▶ Trecho selecionado
________________

Assim o homem se dispersa e se torna errante. Aos desatentos o Simples parece
uniforme. A uniformidade entedia. Os entendiados só vêem monotonia a seu redor.
O Simples desvaneceu-se. Sua força silenciosa esgotou-se.
O
número dos que ainda conhecem o Simples como um bem que conquistaram, diminui,
não há dúvida, rapidamente. Esses poucos, porém, serão, em toda a parte, os que
permanecem. Graças ao tranqüilo poder do caminho do campo, poderão sobreviver
um dia às forças gigantescas da energia atômica, que o cálculo e a sutileza do
homem engendraram para com ela entravar sua própria obra.
O
apelo do caminho do campo desperta um sentido que ama o espaço livre e que, em
momento oportuno, transfigura a própria aflição na serenidade derradeira. Esta
opõe-se à desordem do trabalho pelo trabalho: procurado apenas por si, o
trabalho promove aquilo que nadifica.

________________

▶ Perguntas
• a. No trecho sobre o caminho do campo, o que o apelo desse caminho desperta?
• b. Prossiga o trecho sobre o caminho do campo a partir da última frase dele.
Estes dados provêm de outra fonte.

▶ Dados brutos
________________

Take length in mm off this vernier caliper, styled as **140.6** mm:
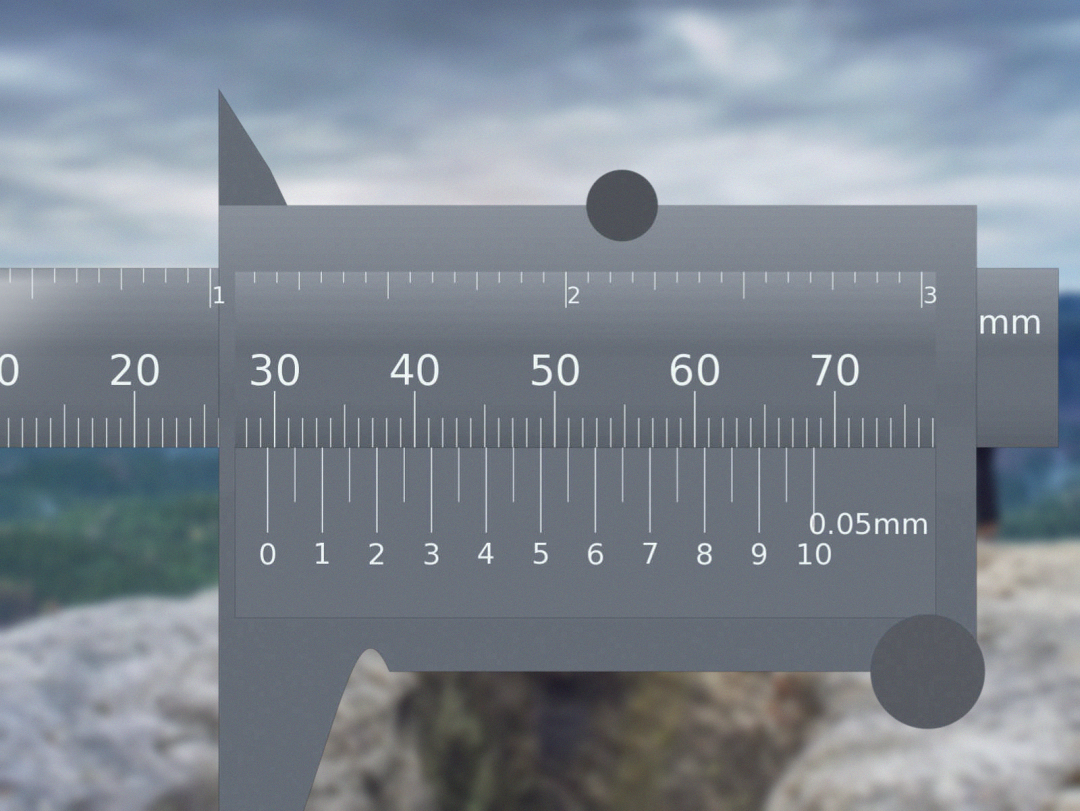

________________

▶ Respostas
• a. Um sentido que ama o espaço livre e que, em momento oportuno, transfigura a própria aflição na serenidade derradeira.

• b.
Do
caminho do campo ergue-se, no ar variável com as estações, uma serenidade que
sabe, e cuja face parece muitas vezes melancólica. Esta gaia ciência é uma
sagesa sutil [1]. Ninguém a obtém sem que já a possua. Os que a têm,
receberam-na do caminho do campo. Em sua senda cruzam-se a tormenta do inverno
e o dia da messe, a irrupção turbulenta da primavera e o ocaso tranqüilo do
outono; a alegria da juventude e a sabedoria da maturidade nela surpreendem-se
mutuamente. Tudo porém se insere placidamente numa única harmonia, cujo eco o
caminho do campo em seu silêncio leva de um para outro lado.
A
serenidade que sabe é uma porta abrindo para o eterno. Seus batentes giram nos
gonzos que um hábil ferreiro forjou um dia com os enigmas da existência.
Das
baixas planícies do Ehnried, o caminho retorna ao Jardim do Castelo. Galgando a
última colina, sua estreita faixa transpõe uma depressão e chega às muralhas da
cidade. Uma vaga luminosidade desce das estrelas e se espraia sobre as coisas.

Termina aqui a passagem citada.